シグナルピークのパラメーターは、動的閾値と微分解析に基づいて計算され、図2に示すように、振幅、時間、周波数、レート、幅の値が得られます。

図2. ソフトウェア解析出力パラメーター ScreenWorks Peak Pro ソフトウェアでユーザーが利用できる出力パラメーター。

図3は、毒性の可能性がある薬剤候補を同定するためのScreenWorks Peak Proソフトウェアの利点を示しています。cisaprideのデータでは、拍動率の低下、減衰率の増加、および10%におけるピーク幅の増加が示されており、これらはすべてQT延長症候群の予測である可能性があるため、心臓安全性に影響を及ぼす可能性があります。創薬プロセスの早い段階でこれらのパラメーターを特定できれば、その化合物が前臨床試験の失敗候補であることを示す可能性があります。

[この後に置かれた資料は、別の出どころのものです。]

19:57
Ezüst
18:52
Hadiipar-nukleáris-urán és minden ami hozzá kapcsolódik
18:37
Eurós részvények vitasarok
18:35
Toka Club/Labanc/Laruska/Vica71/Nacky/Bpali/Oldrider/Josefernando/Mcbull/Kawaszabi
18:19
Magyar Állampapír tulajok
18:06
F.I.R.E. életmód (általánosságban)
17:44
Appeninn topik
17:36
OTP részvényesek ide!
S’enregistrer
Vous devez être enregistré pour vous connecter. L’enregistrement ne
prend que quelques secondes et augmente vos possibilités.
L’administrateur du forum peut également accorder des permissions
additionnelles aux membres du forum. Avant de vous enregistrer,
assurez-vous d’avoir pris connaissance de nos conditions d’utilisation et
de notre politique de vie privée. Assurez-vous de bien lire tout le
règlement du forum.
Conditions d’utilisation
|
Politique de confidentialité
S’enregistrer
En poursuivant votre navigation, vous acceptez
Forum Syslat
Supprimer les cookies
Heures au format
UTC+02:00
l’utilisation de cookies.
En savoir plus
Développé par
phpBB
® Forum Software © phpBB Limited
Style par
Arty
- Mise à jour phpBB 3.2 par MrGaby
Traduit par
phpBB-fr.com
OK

図3. FLIPR Tetraシステム心筋細胞アッセイ機能
ユーザーがScreenWorks Peak Proソフトウェアで利用できる出力パラメータ。

HT細胞をベースとした予測アッセイ

より強力で安全な新薬の開発には、有効性と安全性を試験できるin vitroシステムが必要です。臨床では、心不全、頻脈、不整脈、その他の心疾患の治療に陽性および陰性クロノトロピーが使用されています。FLIPR Tetraシステムで実施されたアッセイから、いくつかの正性・負性クロノトロピンおよび既知のイオンチャネル遮断薬の心拍数への影響が示されました。EC50値は予想される範囲です(図4参照)。(図4参照)hERGチャネルブロッカーであるシサプリドを含むこの化合物群は、ScreenWorks Peak Proソフトウェアを使用して解析されました。Cisapride のデータでは、心筋に悪影響を及ぼす可能性のある指標である拍動速度の低下と 10%振幅でのピーク幅の増加が示されました。

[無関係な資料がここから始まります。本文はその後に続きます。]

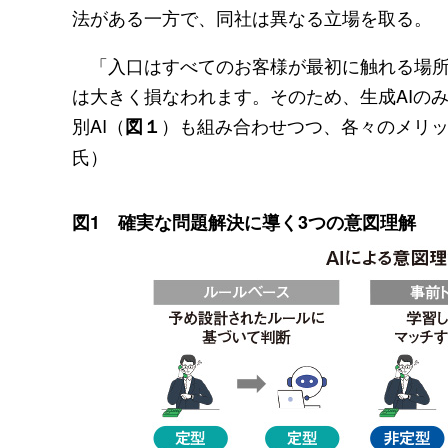
法がある一方で、同社は異なる立場を取る。
「入口はすべてのお客様が最初に触れる場所
は大きく損なわれます。そのため、生成AIの
別AI（
）も組み合わせつつ、各々のメリッ
図１
氏）
図1 確実な問題解決に導く3つの意図理解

図4. β-アドレナリン受容体アゴニスト/アンタゴニストおよびイオンチャネル遮断薬の効果
FLIPR Tetraシステムで測定した、Calcium 5をロードしたiPSC由来心筋細胞における6種類の異なる化合物の用量反応。 左:用量による収縮頻度の変化。右:用量による平均ピーク幅の変化。

結論

FLIPR Tetraシステムは、ScreenWorks Peak ProソフトウェアおよびFLIPR Calcium 5アッセイキットとともに、創薬プロセスの早い段階で心毒性化合物を排除し、潜在的な心疾患治療薬の候補を同定することで、創薬デザインを方向付けるための完全な統合ソリューションを提供します。